Ultrahigh-flux and self-cleaning composite membrane based on BiOCl-PPy modified MXene nanosheets for contaminants removal from wastewater

Abstract

Membrane separation technology is considered as one of the most promising wastewater treatment technologies. However, difficulties in thorough water purification and poor fouling resistance in practical applications are some of the major concerns associated to membrane-based water purification. In the present investigation, a combination of efficient and environmentally friendly photocatalysis technology has been adopted for the fabrication of a series of BiOCl-PPy@MXene multifunctional photocatalytic composite membranes by stacking MXene nanosheets and BiOCl-PPy photocatalytic nanoparticles on polyethersulfone (PES) substrates. The composite membranes with BiOCl-PPy nanoparticles exhibited excellent permeation performance with pure water (flux of 3680.2 L m −2 h −1 ). Moreover, the composite membranes achieved 99.9% of combined removal rate for three different dyes and 96% for antibiotic (Tetracycline Hydrochloride) by physical sieving and photocatalytic degradation. The self-cleaning mechanism of composite membranes maintained good long-term permeability and selectivity during the cyclic tests. Hence, the service life of the membrane under visible light irradiation has been significantly improved without any compromise on the membrane performance.

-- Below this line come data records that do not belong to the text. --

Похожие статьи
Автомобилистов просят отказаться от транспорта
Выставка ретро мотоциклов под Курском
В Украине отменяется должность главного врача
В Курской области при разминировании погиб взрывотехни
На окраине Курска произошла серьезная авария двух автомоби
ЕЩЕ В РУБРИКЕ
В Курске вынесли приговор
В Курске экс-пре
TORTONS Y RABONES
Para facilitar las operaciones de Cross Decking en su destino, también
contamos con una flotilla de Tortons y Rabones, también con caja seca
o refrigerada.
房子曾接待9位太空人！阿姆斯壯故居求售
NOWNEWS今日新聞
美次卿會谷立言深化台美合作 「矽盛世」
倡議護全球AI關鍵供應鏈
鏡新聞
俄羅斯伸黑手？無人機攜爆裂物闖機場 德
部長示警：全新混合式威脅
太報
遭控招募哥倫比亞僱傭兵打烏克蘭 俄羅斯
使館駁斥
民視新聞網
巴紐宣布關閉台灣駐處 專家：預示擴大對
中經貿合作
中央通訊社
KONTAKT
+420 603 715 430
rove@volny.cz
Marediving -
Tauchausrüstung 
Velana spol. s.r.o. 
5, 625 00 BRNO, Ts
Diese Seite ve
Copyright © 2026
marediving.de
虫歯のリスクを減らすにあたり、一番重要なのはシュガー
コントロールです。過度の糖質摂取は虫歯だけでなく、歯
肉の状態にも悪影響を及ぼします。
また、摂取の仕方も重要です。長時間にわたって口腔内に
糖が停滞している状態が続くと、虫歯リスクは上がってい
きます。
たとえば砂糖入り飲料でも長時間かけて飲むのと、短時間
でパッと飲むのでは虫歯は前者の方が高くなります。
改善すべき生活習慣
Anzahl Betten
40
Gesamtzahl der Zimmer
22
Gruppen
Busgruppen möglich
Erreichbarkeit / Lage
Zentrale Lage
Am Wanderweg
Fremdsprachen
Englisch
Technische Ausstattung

The density functional theory (DFT) calculation has been utilized to understand the mechanism in enhancing the photocatalytic activity of the composite membrane. • BiOCl-PPy@MXene composite membranes were fabricated via vacuum self-assembly. • The composite membrane displayed high flux and excellent photocatalytic activity. • The composite membrane exhibited self-cleaning and antibacterial properties. • DFT revealed the separation and degradation mechanism of composite membrane.